Within Rangifer ranges, many studies focus on expanding infrastructure and human activity negatively influencing habitat use. Little documentation exists on how disturbances act in synergy (i.e. cumulative effects), nor methods to test such effects.
(1) Investigate how cumulative disturbance at different distances affects reindeer habitat use and (2) at what disturbance levels and distances loss of habitat functionality occurs.
Disturbance intensity levels for trails and infrastructure were based on expected amount of human activity, on a scale from 1 to 6. To test cumulative disturbance, we adapted the multi-grain method and summed-up disturbance intensity levels within “disturbance distance intervals” (0–0.25, 0.25–1, 1–2 km, etc. instead of 0–0.25, 0–1, 0–2 km, etc.), and tested reindeers’ avoidance using GPS data for 2011–2018.

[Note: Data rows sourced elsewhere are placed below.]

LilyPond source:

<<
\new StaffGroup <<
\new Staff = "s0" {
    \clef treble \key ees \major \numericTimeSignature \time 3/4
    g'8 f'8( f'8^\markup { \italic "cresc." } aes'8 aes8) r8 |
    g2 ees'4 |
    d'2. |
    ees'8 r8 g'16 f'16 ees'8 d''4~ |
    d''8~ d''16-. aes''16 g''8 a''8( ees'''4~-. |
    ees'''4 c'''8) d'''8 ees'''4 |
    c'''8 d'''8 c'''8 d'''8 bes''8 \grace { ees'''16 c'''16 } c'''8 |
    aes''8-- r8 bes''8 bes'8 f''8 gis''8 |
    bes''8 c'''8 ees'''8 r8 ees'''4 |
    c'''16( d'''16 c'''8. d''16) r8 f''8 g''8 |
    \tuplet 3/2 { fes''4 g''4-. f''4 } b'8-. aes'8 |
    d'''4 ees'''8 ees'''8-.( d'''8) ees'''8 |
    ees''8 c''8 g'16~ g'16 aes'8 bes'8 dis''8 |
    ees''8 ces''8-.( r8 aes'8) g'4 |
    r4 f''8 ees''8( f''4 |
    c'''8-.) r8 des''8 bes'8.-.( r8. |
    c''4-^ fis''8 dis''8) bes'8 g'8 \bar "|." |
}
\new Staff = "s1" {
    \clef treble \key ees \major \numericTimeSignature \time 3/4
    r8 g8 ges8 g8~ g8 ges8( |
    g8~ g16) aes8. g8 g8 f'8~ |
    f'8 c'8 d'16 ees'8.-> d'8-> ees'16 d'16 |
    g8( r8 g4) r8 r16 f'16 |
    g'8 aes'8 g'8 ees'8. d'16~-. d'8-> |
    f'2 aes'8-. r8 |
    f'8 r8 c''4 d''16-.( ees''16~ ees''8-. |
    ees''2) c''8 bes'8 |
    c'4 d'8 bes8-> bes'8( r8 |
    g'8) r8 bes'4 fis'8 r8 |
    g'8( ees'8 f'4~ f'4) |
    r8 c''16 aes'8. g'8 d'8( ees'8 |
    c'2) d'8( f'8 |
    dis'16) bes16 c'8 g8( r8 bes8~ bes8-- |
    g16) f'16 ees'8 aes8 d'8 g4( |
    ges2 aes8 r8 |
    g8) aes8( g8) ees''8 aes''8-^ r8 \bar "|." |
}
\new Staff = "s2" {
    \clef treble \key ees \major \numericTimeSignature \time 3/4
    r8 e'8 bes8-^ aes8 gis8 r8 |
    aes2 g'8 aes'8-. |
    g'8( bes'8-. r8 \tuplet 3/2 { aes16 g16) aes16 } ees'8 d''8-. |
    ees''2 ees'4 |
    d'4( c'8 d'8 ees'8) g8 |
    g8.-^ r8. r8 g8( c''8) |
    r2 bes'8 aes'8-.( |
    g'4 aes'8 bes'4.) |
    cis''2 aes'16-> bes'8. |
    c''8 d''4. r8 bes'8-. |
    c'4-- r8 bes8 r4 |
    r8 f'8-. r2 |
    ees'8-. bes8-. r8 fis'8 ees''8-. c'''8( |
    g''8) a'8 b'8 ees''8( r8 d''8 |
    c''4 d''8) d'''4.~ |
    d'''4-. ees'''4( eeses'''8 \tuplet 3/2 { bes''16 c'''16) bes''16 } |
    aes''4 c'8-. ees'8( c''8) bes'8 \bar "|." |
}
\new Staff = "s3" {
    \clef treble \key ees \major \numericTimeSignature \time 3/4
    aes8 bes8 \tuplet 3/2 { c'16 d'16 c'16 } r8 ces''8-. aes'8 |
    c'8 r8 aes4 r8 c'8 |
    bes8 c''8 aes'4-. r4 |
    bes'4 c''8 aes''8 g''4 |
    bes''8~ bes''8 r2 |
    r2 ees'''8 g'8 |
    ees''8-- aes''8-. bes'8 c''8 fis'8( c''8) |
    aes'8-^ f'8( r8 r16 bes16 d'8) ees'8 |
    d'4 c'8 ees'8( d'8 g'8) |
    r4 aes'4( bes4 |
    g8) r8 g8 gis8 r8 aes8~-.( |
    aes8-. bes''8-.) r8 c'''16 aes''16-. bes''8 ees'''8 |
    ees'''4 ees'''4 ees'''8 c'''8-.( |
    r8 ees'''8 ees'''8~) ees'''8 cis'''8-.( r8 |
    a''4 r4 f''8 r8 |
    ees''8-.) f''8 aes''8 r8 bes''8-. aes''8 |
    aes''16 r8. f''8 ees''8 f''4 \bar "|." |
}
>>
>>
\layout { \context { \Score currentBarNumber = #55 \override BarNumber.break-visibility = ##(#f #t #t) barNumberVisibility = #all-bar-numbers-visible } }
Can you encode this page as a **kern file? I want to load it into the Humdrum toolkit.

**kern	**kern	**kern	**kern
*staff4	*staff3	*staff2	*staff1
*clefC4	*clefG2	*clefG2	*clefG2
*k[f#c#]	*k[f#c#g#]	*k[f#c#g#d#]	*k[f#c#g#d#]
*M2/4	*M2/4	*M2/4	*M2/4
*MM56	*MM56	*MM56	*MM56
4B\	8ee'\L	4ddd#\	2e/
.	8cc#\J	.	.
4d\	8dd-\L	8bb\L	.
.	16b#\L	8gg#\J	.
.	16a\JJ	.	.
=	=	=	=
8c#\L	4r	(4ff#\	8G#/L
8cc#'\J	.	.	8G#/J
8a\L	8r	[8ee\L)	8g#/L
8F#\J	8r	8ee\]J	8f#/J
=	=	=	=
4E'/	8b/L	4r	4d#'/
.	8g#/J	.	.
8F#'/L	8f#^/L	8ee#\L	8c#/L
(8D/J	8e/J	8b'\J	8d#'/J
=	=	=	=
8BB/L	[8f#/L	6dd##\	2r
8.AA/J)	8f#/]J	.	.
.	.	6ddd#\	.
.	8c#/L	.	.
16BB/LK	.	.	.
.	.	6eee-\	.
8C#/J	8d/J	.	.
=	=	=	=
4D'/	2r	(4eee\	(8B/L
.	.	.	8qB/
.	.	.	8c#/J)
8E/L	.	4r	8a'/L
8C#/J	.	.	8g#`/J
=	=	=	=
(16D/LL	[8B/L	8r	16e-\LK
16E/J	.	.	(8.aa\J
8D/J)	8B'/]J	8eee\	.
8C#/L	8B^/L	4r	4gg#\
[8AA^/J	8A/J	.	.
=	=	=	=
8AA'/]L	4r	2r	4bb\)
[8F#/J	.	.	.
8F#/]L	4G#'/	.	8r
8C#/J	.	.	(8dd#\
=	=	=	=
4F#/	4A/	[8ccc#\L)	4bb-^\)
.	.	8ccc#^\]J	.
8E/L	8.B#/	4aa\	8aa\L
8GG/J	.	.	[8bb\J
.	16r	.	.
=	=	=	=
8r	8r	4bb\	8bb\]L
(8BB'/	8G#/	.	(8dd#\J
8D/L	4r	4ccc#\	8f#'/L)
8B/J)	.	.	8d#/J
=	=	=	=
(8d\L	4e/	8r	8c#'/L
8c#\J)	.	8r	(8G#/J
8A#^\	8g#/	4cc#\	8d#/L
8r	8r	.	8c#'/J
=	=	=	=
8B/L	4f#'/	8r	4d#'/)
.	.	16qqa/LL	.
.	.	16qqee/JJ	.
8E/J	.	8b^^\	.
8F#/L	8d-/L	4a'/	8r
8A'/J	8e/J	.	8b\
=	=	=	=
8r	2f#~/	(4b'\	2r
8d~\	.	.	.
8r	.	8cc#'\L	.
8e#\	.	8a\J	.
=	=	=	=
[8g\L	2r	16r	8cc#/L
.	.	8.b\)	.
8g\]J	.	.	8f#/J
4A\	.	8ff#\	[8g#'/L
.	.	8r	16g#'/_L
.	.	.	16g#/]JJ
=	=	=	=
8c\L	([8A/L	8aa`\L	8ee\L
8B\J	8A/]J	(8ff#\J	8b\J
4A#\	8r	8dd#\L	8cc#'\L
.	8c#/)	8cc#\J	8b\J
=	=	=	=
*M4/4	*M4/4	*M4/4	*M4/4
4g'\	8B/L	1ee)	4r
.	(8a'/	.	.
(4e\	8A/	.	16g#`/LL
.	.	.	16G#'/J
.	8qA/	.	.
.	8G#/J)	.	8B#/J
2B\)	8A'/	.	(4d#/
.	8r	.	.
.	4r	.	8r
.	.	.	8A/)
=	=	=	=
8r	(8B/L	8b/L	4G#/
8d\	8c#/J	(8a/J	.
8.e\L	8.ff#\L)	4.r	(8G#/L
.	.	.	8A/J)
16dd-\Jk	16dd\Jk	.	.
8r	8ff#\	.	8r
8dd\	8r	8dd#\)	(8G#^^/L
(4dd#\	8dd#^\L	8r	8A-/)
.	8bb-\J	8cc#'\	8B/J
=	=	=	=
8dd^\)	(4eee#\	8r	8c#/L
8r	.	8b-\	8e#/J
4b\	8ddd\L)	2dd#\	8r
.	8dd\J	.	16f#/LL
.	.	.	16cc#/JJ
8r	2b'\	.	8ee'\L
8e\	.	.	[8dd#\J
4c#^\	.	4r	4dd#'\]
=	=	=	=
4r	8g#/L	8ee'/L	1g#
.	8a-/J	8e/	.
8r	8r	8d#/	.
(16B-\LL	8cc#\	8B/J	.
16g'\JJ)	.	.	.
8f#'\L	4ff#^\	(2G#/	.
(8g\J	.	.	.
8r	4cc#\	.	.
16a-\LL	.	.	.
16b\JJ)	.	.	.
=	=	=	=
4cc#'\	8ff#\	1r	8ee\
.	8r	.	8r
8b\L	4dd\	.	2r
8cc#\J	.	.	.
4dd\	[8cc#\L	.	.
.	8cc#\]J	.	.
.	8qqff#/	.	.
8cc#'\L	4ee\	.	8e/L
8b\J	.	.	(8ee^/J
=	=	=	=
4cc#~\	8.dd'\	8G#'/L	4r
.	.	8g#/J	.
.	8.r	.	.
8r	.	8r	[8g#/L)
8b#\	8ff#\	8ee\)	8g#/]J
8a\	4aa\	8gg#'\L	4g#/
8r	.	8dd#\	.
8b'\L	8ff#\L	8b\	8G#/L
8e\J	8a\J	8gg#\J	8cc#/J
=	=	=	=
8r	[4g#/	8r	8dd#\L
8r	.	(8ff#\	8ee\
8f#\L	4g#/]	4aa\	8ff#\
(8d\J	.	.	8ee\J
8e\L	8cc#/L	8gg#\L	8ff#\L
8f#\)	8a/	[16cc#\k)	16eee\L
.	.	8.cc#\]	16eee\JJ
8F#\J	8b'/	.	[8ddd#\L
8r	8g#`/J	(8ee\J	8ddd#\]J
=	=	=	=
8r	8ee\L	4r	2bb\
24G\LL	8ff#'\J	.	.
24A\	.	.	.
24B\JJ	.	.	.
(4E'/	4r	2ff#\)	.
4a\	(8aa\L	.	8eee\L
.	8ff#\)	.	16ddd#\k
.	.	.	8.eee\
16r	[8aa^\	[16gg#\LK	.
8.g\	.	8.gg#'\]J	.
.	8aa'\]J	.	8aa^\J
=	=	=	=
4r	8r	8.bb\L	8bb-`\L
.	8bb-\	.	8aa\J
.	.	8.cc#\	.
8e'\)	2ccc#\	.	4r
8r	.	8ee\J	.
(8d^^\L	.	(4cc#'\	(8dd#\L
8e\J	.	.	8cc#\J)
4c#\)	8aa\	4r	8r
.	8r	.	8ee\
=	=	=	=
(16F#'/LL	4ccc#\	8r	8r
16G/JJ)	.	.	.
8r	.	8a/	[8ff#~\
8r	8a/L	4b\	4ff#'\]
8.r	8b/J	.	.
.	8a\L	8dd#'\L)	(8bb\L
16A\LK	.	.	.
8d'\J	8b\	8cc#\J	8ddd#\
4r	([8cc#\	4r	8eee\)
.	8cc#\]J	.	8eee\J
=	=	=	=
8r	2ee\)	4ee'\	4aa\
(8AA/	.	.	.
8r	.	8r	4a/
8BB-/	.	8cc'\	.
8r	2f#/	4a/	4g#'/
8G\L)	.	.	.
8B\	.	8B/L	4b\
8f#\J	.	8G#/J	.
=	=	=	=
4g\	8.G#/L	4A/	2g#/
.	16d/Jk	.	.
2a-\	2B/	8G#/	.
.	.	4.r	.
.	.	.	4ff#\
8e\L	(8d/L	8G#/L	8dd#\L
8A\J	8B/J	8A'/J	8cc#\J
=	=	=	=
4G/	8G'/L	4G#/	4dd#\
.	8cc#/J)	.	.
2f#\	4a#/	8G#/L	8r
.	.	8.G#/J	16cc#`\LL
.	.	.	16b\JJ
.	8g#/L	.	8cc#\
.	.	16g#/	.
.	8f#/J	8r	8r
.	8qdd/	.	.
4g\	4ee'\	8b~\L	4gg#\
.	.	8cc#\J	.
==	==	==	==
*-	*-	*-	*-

We found decreased habitat use within 0.25 km with increasing cumulative disturbance for snow free and winter seasons. For spring, a similar effect occurred up to 1 km. Reductions in use in areas with highest cumulative disturbance within these zones were between 92 and 98%. Strongest avoidance during spring supports previous studies. Comparatively, the multi-grain approach showed negative effects up to 3 km.
Our approach provides novel results and precisely estimates where cumulative effects actually occur. Reindeer in our study tolerate low intensities of human disturbance, while further increase in disturbance intensity reduces habitat functionality. We suggest clustering future human developments within areas of high disturbance, i.e. where functional habitat use is already lost or highly reduced. Our method can be used for other areas and species.